Nvidia has announced FLEX, a new unified approach to its PhysX physics simulation SDK, along with two new simulation technologies: FlameWorks and GIWorks.
Nvidia FLEX showing water flowing over cloth surfaces.
FLEX aims to unify the various physics simulation technologies previously demonstrated by the company into one SDK. These include things like fluid simulation, solid body interaction, soft body interaction, cloth simulation and more.
The result is a single integrated SDK that 'just works', allowing for easy creation of complex physical interactions such as solid objects floating in water and crashing into each other, or water pouring across a cloth. Perhaps the best example, though, is a water balloon. The single SDK can be used to create a bouncing ball of water that can be popped and pierced - producing a spurt of water.
Tony Tamasi, Nvidia SVP for Content and Technology, described how the new technology was particularly exciting because it allowed for the creation of realistic fluid filled bodies that explode or spurt blood when you shoot them - gruesome but impressive.

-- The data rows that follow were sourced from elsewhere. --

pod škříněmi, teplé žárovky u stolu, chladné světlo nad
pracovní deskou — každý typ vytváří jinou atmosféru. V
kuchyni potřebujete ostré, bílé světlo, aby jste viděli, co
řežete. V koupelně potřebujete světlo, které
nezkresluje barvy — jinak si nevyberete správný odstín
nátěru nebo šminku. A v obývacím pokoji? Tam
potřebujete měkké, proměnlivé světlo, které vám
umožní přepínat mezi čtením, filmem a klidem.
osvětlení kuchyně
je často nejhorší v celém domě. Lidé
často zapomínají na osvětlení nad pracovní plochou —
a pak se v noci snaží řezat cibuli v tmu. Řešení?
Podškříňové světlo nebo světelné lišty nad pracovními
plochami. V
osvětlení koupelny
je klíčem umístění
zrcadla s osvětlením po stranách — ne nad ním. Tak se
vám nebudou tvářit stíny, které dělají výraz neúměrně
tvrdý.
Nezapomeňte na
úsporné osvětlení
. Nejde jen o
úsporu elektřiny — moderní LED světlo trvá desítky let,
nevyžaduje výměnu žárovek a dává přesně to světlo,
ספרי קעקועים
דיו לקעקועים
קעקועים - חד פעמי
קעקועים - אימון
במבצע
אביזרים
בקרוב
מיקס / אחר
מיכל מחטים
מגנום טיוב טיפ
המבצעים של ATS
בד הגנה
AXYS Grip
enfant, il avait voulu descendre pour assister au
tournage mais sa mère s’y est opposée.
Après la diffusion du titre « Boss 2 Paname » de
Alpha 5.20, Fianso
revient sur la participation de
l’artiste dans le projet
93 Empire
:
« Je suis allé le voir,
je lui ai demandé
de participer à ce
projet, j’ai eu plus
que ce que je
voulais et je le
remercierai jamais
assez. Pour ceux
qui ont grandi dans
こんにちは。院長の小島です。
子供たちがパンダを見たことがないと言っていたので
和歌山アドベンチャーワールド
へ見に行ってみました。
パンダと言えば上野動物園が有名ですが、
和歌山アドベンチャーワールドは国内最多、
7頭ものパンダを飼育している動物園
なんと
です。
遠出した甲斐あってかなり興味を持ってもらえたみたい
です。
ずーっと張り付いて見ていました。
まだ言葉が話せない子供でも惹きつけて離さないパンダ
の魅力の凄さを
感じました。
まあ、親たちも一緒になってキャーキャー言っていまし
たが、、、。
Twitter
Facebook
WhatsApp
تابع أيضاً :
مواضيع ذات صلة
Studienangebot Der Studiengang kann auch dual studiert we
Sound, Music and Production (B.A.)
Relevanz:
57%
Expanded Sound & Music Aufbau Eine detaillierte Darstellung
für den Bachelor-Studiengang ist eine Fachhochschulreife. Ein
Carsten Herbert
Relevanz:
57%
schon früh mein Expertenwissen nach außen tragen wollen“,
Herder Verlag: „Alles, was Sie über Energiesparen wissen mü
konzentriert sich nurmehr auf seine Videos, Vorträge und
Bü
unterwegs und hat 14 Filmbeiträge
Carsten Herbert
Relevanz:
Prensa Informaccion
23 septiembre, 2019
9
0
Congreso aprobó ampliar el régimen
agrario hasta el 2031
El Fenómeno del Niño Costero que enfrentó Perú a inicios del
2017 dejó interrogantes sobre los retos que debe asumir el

Also announced today at the company's The Way It's Meant To Be Played press event in Montreal was GIWorks, a new global lightning SDK that aims to make true global illumination available in real time. Normally global illumination - the use of dyanmic lighting rather than pre rendered lighting effects - is too computationally intensive to use for all aspects of games but Nvidia thinks it has cracked it with GIWorks.
Finishing off today's trio of announcements is Flameworks, a new real time volumetric flame simulation technology that the company claims provides cinema quality flame simulation but that will run on current graphics hardware.
Nvidia showed demos of all three technologies running on a single GTX Titan, and the effects were all very impressive. It remains to be seen how well, and how quickly, they can be integrated into upcoming games, though.
One final tidbit that Nvidia revealed was a demo of FaceWorks, the company's sophisticated facial animation technology running on Project Logan, the upcoming replacement for Tegra 4. Project Logan, which is likely to come to market as Tegra 5, is the first of Nvidia's mobile SoC to use a Kepler based GPU. Nvidia claims it can run Faceworks yet the chip is still a sub 10W part.